[[ The records, beginning ]]

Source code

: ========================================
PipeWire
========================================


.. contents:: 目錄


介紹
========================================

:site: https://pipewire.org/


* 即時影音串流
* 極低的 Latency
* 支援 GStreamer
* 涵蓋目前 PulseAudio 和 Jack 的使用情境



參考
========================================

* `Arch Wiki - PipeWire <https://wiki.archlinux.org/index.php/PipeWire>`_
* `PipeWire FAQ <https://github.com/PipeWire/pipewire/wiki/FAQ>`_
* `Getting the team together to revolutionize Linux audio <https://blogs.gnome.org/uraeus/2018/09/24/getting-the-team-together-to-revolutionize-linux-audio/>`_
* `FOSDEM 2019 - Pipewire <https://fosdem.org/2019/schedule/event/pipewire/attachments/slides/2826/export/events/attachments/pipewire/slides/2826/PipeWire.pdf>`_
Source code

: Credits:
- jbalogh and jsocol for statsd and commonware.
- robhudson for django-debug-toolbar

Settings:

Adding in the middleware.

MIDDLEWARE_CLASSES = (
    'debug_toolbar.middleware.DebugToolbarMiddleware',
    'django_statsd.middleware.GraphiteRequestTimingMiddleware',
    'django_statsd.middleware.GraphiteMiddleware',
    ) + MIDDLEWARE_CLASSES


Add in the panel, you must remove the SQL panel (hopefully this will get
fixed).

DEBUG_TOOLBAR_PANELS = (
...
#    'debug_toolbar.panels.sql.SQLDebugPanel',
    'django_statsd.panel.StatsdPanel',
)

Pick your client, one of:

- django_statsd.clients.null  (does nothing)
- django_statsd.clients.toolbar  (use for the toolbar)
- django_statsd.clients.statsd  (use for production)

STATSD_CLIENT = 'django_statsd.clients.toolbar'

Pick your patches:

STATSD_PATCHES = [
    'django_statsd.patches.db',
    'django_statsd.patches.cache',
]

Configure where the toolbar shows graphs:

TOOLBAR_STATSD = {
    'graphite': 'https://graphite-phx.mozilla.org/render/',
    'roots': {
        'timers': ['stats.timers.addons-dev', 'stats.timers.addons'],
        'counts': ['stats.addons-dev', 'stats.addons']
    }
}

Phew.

[[ The records, end ]]
[[ The records, beginning ]]

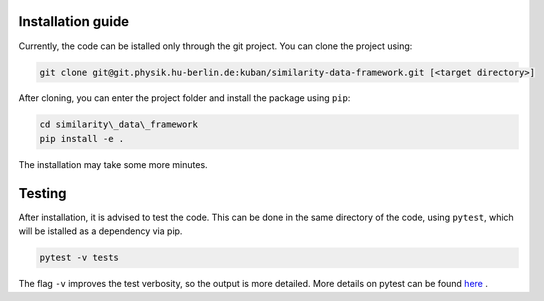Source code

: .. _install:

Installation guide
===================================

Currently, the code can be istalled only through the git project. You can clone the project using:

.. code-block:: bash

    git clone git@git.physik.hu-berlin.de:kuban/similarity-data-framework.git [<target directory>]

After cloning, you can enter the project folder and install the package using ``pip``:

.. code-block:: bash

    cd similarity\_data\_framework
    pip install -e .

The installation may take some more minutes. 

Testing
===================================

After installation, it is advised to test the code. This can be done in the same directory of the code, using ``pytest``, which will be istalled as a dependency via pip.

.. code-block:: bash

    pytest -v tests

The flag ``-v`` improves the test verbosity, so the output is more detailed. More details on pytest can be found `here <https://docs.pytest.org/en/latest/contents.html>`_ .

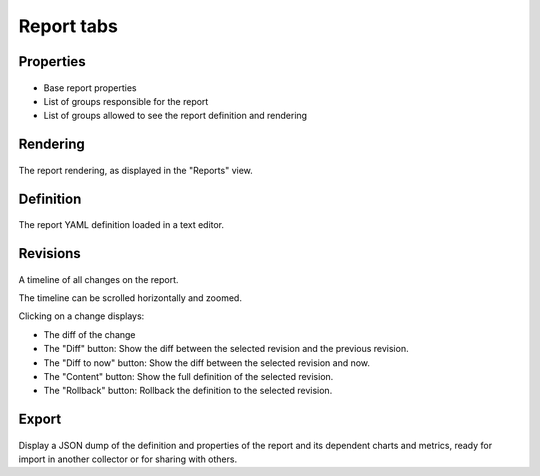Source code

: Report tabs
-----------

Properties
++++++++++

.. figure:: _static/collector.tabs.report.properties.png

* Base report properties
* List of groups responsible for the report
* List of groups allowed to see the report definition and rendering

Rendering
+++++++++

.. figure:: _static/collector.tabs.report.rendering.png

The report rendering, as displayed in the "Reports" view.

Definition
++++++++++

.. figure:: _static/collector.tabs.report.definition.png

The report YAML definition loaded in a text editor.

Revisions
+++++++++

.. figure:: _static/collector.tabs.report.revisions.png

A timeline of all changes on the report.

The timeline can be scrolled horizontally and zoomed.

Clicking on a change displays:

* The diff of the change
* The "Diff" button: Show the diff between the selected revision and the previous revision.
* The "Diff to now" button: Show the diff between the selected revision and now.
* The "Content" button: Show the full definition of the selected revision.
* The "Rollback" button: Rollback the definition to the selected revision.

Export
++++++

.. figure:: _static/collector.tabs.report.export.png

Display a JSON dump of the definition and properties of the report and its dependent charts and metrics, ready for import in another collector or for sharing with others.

[[ The records, end ]]
[[ The records, beginning ]]

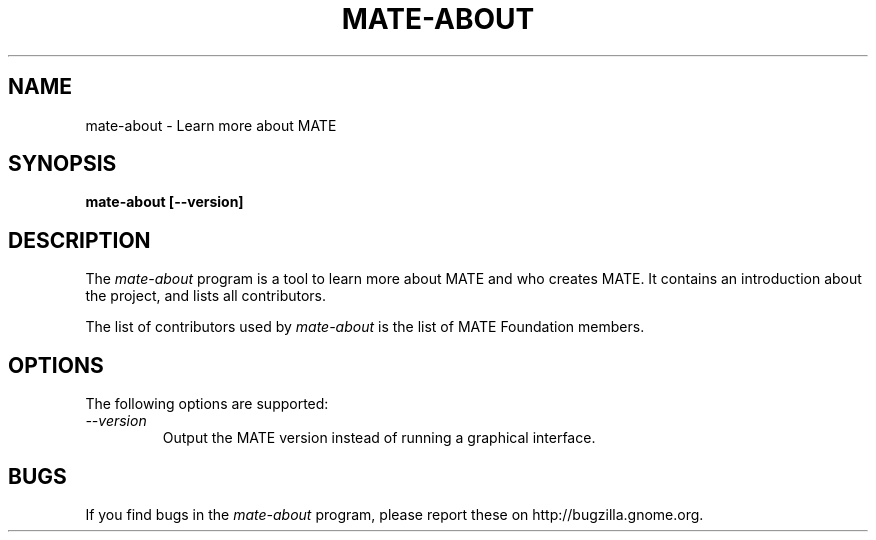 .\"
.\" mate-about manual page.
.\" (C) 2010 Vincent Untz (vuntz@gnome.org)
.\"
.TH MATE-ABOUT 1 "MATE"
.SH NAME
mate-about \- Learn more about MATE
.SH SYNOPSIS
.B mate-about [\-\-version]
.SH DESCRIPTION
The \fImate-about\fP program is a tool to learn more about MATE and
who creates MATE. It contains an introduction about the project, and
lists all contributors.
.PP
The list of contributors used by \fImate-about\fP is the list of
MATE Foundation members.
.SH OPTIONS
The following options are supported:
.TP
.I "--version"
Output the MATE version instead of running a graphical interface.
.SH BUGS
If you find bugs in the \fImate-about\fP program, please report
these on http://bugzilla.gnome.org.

[[ The records, end ]]

In the material above, find each line that has the string "contributors" and return it.

### Solution to this problem
lists all contributors.
The list of contributors used by \fImate-about\fP is the list of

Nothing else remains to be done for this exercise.